#44 A CIDADE: Atração urbana
O crescimento da população em grandes centros é um fenômeno global, impulsionado pela tecnologia, que torna mais sensata a vida nas metrópoles
“Todas as sociedades tendem a um bem e, principalmente, ao bem supremo. O bem supremo, o que abrange todos os outros, é a chamada cidade”, escreveu Aristóteles (384 a.C.-322 a.C.), monumento da filosofia grega. É humano, demasiado humano, o movimento de formar aldeias, vilas, cidades, metrópoles, megalópoles. Nos últimos cinquenta anos, o Brasil, um exemplo radical de urbanização, deixou de ser 44% rural para tornar-se 84% urbano (outro caso extraordinário é a China). Hoje, seis de cada dez brasileiros vivem em cidades grandes ou médias, aquelas com mais de 100 000 habitantes.
As ruas de Florença nos deram o Renascimento, e as de Birmingham, a Revolução Industrial, já dizia Edward Glaeser, notável especialista em economia urbana. E as cidades propiciam as melhores oportunidades de quase tudo, do trabalho ao teatro, do lazer à gastronomia. Além disso, no sentido mais prático da vida, as cidades se destacam na oferta de serviços essenciais, como saúde, educação e segurança — ainda que, no Brasil urbano, tudo isso esteja hoje em decadência. A grande novidade das últimas décadas, porém, que funciona como ímã nas cidades, é o fenomenal avanço da tecnologia. Pela primeira vez na história da humanidade, há “cidades inteligentes” — as smart cities, em inglês —, que buscam fazer uso da profusão de dados e de sua análise para facilitar a vida dos habitantes.

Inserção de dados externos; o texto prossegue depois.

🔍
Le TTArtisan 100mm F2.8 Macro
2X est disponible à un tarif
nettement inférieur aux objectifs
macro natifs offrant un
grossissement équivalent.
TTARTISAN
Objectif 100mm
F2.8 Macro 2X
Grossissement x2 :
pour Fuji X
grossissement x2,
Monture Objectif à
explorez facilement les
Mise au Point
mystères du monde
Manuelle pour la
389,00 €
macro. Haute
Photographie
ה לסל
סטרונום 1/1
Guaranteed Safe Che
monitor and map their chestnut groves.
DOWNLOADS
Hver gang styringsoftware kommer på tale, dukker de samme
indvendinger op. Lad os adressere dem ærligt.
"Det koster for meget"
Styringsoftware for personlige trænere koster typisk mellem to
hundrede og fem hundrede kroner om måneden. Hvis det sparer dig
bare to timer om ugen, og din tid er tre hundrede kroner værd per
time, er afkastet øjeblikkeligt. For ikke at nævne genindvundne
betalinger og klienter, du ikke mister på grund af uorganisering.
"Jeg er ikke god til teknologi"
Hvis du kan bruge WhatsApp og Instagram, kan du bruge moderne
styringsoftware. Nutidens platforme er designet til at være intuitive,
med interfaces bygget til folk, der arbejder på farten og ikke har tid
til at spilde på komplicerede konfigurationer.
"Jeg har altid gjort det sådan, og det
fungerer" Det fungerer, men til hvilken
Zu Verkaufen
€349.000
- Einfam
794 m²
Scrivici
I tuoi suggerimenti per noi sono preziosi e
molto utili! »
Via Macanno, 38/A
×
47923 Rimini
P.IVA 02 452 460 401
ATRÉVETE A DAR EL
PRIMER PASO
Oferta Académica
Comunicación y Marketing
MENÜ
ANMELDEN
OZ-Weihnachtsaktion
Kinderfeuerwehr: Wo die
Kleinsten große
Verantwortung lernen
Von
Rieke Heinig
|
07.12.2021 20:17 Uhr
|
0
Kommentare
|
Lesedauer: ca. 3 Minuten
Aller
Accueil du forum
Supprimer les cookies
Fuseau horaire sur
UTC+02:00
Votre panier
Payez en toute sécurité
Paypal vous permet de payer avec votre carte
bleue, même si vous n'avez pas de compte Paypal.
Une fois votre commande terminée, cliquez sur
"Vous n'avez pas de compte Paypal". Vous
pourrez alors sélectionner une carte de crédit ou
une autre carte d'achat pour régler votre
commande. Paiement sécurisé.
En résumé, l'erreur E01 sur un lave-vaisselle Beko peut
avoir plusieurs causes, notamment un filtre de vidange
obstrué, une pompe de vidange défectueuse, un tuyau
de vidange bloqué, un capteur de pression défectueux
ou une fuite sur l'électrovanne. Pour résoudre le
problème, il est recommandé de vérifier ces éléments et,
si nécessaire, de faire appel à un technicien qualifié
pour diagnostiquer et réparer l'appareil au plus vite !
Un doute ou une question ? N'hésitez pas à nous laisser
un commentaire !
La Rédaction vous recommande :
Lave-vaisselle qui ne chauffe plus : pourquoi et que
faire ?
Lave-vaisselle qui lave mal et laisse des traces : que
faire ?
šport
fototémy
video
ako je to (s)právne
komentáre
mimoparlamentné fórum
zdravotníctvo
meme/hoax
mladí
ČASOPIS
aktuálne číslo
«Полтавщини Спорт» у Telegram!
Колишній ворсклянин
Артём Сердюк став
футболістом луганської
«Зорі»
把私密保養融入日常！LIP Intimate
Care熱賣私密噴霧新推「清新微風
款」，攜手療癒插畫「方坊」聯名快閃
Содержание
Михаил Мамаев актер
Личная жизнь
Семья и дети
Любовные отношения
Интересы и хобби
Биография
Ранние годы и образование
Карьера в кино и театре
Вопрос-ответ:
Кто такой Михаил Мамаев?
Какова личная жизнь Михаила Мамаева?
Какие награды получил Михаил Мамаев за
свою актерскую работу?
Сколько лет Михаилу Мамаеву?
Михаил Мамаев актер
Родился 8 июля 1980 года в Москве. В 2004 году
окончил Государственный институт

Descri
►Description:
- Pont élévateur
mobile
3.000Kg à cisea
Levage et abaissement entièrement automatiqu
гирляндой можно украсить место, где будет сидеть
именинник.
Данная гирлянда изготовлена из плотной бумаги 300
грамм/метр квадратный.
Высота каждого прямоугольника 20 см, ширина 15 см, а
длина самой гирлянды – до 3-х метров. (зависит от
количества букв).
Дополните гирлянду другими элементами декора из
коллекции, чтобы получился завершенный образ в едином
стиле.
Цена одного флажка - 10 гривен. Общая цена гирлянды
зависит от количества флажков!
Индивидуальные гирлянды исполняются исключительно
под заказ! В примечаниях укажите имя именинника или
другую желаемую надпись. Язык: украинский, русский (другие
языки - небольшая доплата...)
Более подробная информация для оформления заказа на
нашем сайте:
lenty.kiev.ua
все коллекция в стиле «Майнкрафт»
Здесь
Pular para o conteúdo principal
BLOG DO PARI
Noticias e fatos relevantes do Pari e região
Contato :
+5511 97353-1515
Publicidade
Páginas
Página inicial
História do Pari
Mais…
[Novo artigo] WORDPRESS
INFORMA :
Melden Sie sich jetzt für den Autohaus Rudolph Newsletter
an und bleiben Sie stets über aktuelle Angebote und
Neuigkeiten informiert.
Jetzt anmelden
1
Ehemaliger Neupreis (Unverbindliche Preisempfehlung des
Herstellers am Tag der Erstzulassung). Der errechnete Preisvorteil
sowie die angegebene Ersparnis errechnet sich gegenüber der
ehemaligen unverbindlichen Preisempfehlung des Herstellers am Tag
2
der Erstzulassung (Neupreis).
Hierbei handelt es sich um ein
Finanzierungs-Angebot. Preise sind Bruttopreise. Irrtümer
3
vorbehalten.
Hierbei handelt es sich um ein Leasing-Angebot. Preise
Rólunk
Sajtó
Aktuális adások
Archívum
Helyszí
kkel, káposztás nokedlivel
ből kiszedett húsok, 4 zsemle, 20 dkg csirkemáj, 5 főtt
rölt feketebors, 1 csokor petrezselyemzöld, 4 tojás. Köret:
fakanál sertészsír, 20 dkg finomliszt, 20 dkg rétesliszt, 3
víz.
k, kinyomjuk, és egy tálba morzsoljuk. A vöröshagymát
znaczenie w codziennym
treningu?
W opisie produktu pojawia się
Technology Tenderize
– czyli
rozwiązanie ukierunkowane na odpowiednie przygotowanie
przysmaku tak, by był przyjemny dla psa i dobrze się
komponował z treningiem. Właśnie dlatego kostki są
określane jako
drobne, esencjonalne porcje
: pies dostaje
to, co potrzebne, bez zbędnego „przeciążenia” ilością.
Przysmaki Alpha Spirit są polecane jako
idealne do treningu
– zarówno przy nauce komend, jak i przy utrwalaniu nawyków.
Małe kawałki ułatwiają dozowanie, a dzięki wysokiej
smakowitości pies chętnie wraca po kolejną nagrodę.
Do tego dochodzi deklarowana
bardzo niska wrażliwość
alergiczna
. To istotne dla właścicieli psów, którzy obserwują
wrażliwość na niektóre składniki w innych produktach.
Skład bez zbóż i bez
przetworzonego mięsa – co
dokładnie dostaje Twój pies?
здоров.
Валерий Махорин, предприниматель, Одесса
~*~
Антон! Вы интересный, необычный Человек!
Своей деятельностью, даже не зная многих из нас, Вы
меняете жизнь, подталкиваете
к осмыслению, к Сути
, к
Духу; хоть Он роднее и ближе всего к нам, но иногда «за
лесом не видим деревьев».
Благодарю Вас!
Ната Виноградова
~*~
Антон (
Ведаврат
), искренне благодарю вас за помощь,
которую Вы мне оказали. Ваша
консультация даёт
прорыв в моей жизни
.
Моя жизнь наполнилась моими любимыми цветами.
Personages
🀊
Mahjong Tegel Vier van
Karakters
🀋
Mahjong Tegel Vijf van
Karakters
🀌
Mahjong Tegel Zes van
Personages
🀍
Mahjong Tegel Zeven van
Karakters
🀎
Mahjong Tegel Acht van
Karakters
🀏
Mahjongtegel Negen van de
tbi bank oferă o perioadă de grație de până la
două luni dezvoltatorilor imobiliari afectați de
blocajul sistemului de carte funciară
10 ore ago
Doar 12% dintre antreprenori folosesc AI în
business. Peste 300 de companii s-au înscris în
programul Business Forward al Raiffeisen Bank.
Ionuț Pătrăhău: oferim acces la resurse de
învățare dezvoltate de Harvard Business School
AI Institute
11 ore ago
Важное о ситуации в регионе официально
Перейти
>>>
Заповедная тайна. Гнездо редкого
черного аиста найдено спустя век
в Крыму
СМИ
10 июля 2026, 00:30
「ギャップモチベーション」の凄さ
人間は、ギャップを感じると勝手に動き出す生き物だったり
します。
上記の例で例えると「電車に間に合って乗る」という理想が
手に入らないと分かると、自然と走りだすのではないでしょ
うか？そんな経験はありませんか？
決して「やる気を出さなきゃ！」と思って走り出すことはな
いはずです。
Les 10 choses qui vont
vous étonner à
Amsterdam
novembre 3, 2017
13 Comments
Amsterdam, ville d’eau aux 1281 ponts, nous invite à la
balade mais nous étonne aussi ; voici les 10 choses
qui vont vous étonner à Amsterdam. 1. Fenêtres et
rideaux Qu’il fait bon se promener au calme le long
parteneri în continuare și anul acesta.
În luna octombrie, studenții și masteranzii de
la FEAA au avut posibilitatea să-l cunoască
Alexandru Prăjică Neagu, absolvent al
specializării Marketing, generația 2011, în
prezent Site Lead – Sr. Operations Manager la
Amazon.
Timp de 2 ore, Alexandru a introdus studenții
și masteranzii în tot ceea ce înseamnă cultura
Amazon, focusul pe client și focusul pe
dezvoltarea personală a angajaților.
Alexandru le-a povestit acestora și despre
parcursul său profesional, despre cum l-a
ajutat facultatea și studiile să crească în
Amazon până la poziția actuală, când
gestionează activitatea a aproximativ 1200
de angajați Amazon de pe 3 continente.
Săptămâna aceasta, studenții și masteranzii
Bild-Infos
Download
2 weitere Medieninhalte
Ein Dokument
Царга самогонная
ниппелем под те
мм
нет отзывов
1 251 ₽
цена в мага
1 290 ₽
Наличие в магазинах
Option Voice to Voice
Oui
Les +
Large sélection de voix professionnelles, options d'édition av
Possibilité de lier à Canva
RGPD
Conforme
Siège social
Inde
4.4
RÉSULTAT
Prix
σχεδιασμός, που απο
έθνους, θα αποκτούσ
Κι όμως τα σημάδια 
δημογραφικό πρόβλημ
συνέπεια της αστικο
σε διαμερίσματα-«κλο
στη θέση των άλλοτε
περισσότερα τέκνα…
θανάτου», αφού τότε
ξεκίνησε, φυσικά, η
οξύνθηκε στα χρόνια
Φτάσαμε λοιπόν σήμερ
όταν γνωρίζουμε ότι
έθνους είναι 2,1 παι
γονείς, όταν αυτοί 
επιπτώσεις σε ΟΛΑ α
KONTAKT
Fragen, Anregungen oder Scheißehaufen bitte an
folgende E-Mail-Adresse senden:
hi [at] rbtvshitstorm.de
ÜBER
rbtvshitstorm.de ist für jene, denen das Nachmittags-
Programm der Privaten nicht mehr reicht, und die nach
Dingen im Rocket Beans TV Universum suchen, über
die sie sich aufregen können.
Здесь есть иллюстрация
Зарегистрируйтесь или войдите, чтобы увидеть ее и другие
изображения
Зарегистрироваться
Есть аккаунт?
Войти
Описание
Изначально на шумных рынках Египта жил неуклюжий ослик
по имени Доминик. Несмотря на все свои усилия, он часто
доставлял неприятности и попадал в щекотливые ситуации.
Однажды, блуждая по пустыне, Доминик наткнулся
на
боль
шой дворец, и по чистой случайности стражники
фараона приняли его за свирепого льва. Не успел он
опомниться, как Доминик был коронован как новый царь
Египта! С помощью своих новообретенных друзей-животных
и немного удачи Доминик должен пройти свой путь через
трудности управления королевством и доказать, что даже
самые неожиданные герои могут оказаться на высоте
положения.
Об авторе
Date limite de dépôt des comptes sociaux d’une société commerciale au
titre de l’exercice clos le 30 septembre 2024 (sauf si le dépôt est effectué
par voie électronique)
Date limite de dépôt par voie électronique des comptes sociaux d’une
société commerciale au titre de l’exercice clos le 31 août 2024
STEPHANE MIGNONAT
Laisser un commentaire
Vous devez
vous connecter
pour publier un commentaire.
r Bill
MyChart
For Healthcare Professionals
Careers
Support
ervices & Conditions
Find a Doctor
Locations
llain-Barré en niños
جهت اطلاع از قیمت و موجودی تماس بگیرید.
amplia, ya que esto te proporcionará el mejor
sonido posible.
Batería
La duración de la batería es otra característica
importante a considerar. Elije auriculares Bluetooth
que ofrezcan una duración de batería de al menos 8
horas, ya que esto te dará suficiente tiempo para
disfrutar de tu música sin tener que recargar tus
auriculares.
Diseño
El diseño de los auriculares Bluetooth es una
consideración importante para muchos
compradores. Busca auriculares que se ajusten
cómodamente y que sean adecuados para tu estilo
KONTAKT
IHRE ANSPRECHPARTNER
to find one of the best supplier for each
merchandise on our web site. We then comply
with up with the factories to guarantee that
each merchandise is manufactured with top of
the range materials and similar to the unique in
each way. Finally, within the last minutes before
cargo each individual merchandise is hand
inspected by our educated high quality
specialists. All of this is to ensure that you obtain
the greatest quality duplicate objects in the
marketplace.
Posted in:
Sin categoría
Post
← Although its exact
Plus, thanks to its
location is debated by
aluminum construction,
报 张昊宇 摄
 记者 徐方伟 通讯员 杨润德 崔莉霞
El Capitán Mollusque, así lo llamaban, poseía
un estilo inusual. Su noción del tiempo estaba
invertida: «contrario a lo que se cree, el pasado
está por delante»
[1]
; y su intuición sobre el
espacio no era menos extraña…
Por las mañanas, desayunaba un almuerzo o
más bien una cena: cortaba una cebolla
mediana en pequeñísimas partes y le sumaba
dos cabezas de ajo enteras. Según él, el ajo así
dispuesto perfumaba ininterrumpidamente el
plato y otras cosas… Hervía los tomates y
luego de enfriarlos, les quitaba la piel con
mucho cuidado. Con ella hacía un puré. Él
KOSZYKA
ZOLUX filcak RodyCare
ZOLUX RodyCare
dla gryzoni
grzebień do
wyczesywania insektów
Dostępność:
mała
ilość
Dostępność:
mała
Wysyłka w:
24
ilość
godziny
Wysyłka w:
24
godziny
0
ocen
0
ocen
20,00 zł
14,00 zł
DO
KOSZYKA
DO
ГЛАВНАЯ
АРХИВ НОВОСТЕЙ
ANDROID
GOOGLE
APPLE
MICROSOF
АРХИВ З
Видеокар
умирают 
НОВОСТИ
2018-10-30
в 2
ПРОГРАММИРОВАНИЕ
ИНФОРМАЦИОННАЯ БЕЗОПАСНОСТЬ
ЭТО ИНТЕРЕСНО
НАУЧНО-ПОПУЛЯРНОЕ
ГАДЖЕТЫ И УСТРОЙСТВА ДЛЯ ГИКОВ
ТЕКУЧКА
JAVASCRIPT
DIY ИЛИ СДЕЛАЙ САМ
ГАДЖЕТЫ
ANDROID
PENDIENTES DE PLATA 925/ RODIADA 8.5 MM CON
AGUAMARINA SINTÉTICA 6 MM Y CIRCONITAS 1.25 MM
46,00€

Com a expansão da internet das coisas, estima-se que o investimento mundial em serviços básicos — como energia elétrica e saneamento — deverá saltar de 5 bilhões para 40 bilhões de dólares no período que vai de 2015 a 2020, segundo o Boston Consulting Group, empresa americana de consultoria. As redes de transmissão de energia e fornecimento de água estarão conectadas em tempo real à internet, o que permitirá às empresas e aos consumidores gerenciar a oferta e a demanda de tais serviços. A partir de 2019, a cidade paulista de Barueri estará entre as primeiras do país a dispor do serviço conectado, ainda em caráter experimental. Em Barcelona, a iluminação pública, com lâmpadas de LED, aumenta ou diminui conforme a presença de pedestres ou carros. A economia de energia chega a 30%.
As cidades, que sempre fascinaram o homem, serão cada vez mais o epicentro da experiência humana — só que estarão ainda mais fascinantes. Tome-se o caso da mobilidade urbana, uma das dificuldades mais agudas da vida em grandes cidades. Com a fartura de dados produzida pelo ambiente digital e a inteligência artificial, há cidades americanas que já são capazes de enfrentar as questões do transporte com minúcia. Em Dallas, no Texas, o foco é atender à demanda na chamada “primeira ou última milha”. Ou seja: a distância que separa a casa e o trabalho das pessoas da estação de metrô ou do ponto de ônibus mais próximo.
Na China, mais de duas dezenas de prefeituras trabalham em parceria com a Didi, a maior empresa de aplicativo de transporte do mundo, para coletar informações em tempo real sobre o trânsito e direcionar o funcionamento de semáforos, faixas reversíveis e painéis de orientações aos motoristas a fim de antecipar-se aos congestionamentos. O uso de análise de dados pela Didi — que no início deste ano adquiriu o controle da 99 no Brasil — permite prever com quinze minutos de antecedência picos de demanda em determinados bairros, o que torna possível o envio de táxis adicionais ao local.
As cidades do futuro — do futuro muitíssimo breve — vão dispor do carro autônomo, que será a estrela dos aplicativos de transporte. O Brasil, porém, terá um longo caminho a percorrer para extinguir mazelas do século passado que ainda povoam suas cidades, como a decadência dos centros históricos, as pichações, os moradores de rua, a insegurança brutal — problemas presentes em quase todas as capitais do país. Mas as cidades, esse vulcão de vida, seja em Istambul, seja em Montevidéu, continuarão sendo o melhor resumo da experiência humana.